RECORDED DATA START
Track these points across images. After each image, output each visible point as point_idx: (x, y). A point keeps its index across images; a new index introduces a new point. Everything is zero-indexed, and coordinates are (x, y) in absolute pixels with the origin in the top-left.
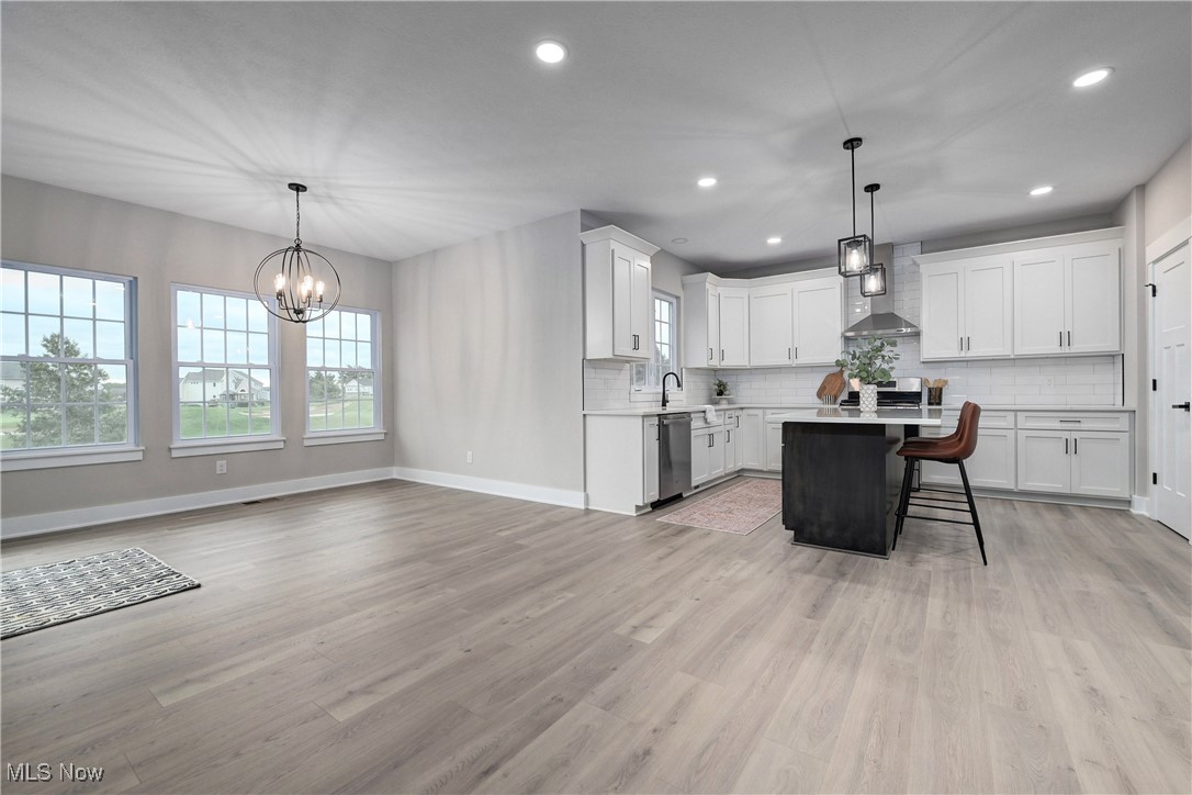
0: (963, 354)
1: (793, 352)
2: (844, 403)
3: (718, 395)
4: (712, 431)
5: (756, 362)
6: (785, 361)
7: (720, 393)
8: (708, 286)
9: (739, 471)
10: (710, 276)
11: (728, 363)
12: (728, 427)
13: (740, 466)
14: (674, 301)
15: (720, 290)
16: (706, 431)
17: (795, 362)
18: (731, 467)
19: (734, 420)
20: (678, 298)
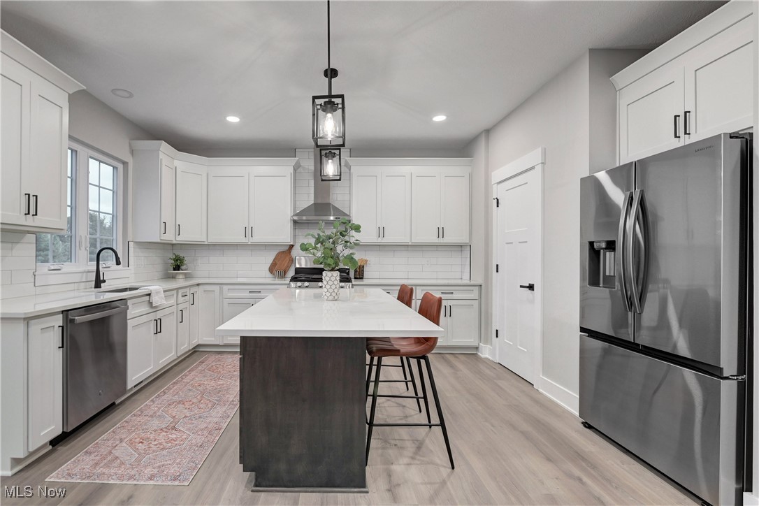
RECORDED DATA END
* _ABOUT THIS TASK_
What is needed is an exact restatement of every line from the line containing "10: (710, 276)" through the last line of the records, minus any pictures.

* _RESPONSE TO THIS TASK_
10: (710, 276)
11: (728, 363)
12: (728, 427)
13: (740, 466)
14: (674, 301)
15: (720, 290)
16: (706, 431)
17: (795, 362)
18: (731, 467)
19: (734, 420)
20: (678, 298)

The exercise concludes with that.